Directions =>
Your task is to copy each line of the records that includes the string "SQUARE".

Records to process =>
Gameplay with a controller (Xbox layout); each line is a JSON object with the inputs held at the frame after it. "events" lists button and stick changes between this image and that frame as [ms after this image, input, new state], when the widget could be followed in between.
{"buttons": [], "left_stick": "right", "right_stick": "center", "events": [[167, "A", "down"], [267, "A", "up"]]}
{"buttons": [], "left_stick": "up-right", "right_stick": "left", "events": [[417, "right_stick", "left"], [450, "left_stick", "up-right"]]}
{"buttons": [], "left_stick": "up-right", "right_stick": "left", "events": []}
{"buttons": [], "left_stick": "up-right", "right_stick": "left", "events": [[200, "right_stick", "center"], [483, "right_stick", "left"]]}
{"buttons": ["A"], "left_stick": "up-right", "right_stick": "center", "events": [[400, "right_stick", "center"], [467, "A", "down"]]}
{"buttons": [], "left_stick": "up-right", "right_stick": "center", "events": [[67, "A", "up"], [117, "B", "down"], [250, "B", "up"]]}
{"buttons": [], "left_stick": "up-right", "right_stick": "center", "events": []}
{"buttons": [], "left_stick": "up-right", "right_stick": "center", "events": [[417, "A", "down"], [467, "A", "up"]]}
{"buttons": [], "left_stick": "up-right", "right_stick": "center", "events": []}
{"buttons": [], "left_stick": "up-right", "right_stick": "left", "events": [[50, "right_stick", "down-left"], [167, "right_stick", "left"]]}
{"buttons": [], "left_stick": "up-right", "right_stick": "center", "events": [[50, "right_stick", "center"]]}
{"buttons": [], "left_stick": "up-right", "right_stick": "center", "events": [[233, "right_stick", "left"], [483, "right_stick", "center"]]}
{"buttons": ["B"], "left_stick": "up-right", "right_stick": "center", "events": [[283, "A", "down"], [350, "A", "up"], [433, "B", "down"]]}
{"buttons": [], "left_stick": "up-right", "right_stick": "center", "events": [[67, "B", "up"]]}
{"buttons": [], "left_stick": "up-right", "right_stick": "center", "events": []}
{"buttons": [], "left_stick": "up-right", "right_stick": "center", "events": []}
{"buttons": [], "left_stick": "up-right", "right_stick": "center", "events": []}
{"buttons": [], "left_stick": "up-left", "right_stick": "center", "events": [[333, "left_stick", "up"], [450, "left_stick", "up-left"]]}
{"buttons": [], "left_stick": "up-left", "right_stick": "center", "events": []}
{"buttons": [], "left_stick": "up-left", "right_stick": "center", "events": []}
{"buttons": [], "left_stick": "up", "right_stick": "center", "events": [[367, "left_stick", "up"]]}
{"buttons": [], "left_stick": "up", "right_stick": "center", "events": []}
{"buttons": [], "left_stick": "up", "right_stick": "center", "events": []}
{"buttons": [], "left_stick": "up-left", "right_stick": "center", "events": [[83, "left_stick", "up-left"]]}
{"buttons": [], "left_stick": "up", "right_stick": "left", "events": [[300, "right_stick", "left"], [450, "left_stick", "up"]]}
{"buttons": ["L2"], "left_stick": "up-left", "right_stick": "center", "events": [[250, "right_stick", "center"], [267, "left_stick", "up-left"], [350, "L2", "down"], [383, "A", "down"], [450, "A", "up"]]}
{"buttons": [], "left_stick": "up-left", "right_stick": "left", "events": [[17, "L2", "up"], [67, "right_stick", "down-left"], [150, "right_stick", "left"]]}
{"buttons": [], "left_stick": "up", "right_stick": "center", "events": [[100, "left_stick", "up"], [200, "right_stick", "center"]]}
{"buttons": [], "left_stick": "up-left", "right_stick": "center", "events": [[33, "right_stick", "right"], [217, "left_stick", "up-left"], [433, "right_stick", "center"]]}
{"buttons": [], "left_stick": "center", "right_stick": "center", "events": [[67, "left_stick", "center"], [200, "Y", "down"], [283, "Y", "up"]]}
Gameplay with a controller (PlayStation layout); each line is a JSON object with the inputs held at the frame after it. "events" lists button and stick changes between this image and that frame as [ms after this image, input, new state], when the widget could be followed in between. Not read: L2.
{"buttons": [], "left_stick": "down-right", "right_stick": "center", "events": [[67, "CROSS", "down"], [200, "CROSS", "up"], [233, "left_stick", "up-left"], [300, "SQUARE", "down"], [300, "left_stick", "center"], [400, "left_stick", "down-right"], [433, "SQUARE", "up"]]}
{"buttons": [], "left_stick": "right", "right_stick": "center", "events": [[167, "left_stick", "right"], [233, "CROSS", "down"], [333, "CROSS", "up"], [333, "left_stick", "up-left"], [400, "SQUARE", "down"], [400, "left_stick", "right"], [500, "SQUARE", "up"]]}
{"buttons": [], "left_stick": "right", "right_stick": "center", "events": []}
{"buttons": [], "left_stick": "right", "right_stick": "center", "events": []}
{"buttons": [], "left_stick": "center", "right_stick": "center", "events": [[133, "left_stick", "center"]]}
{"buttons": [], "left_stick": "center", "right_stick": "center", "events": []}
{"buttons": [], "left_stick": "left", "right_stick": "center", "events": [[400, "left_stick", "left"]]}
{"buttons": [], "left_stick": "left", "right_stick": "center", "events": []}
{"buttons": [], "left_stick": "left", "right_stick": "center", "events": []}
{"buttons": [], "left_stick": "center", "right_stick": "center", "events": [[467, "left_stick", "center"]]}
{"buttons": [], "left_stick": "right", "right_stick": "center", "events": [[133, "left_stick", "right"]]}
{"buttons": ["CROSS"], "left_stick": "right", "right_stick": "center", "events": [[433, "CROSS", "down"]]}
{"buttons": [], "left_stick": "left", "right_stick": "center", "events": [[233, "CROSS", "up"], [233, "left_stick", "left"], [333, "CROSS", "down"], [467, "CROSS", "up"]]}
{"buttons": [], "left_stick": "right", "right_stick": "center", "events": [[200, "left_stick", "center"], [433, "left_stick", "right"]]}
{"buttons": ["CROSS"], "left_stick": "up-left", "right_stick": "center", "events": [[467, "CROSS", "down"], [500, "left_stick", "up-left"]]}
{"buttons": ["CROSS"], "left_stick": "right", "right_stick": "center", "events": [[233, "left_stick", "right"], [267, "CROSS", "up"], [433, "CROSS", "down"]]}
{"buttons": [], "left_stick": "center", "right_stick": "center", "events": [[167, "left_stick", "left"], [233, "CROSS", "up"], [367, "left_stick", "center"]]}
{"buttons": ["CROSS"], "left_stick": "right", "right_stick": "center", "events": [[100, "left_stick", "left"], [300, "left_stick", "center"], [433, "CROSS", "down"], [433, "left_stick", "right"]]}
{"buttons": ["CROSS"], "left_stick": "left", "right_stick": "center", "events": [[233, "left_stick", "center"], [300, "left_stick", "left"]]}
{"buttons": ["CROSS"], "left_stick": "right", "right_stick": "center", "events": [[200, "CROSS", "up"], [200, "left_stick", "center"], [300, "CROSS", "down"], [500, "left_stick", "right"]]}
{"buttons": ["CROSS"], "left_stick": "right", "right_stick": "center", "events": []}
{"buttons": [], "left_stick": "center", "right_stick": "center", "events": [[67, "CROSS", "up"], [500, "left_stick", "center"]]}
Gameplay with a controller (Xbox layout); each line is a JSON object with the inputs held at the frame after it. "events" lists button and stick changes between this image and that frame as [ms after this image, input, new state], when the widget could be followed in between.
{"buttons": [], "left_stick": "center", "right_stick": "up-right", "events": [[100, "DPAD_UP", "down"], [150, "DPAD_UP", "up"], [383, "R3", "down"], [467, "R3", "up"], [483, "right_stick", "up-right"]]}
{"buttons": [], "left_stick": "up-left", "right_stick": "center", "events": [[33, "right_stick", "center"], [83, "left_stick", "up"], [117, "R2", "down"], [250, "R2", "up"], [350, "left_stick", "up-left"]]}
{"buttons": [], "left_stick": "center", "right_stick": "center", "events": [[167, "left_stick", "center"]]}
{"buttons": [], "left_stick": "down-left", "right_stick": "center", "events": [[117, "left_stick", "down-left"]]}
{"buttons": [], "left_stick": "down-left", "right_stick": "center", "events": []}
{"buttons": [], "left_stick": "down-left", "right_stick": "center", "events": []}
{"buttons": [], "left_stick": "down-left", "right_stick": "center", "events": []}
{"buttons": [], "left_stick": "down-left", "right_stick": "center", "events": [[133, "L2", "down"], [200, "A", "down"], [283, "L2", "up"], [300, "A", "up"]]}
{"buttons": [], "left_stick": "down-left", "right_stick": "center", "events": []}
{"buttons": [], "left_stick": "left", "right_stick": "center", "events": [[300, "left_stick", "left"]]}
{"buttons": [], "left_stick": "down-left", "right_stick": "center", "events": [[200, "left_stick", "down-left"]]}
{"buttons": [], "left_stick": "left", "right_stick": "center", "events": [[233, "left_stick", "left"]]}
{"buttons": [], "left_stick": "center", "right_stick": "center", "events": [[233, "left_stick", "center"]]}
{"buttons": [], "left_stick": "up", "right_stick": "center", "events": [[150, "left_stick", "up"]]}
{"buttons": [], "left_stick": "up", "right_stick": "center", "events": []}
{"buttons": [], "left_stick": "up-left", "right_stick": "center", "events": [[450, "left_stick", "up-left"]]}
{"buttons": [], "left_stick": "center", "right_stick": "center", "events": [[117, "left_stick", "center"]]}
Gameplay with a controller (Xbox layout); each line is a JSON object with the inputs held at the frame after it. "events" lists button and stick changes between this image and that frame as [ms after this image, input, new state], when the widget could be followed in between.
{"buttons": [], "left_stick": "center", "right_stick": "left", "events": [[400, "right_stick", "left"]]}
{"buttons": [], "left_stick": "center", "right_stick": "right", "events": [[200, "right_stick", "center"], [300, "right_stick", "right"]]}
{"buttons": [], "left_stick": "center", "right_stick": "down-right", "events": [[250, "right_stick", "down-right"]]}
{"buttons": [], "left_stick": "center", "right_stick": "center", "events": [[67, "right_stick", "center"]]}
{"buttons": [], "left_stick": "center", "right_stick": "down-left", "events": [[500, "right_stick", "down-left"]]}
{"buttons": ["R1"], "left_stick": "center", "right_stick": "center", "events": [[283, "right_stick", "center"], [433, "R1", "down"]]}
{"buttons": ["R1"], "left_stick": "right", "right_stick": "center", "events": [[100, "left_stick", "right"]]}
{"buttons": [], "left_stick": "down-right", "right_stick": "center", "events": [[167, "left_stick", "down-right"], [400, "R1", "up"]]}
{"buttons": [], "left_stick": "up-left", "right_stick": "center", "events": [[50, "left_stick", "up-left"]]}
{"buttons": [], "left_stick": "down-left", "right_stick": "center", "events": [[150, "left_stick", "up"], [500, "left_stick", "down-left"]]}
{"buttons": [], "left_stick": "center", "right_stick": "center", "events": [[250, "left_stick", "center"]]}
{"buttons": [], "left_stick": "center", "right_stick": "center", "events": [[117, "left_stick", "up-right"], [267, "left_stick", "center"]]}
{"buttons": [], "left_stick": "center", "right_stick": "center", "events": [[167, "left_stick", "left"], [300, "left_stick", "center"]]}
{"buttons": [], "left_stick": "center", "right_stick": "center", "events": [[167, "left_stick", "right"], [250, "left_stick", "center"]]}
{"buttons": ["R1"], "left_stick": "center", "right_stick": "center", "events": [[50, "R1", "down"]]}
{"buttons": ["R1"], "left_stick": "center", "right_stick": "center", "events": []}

Solution below =>
{"buttons": [], "left_stick": "down-right", "right_stick": "center", "events": [[67, "CROSS", "down"], [200, "CROSS", "up"], [233, "left_stick", "up-left"], [300, "SQUARE", "down"], [300, "left_stick", "center"], [400, "left_stick", "down-right"], [433, "SQUARE", "up"]]}
{"buttons": [], "left_stick": "right", "right_stick": "center", "events": [[167, "left_stick", "right"], [233, "CROSS", "down"], [333, "CROSS", "up"], [333, "left_stick", "up-left"], [400, "SQUARE", "down"], [400, "left_stick", "right"], [500, "SQUARE", "up"]]}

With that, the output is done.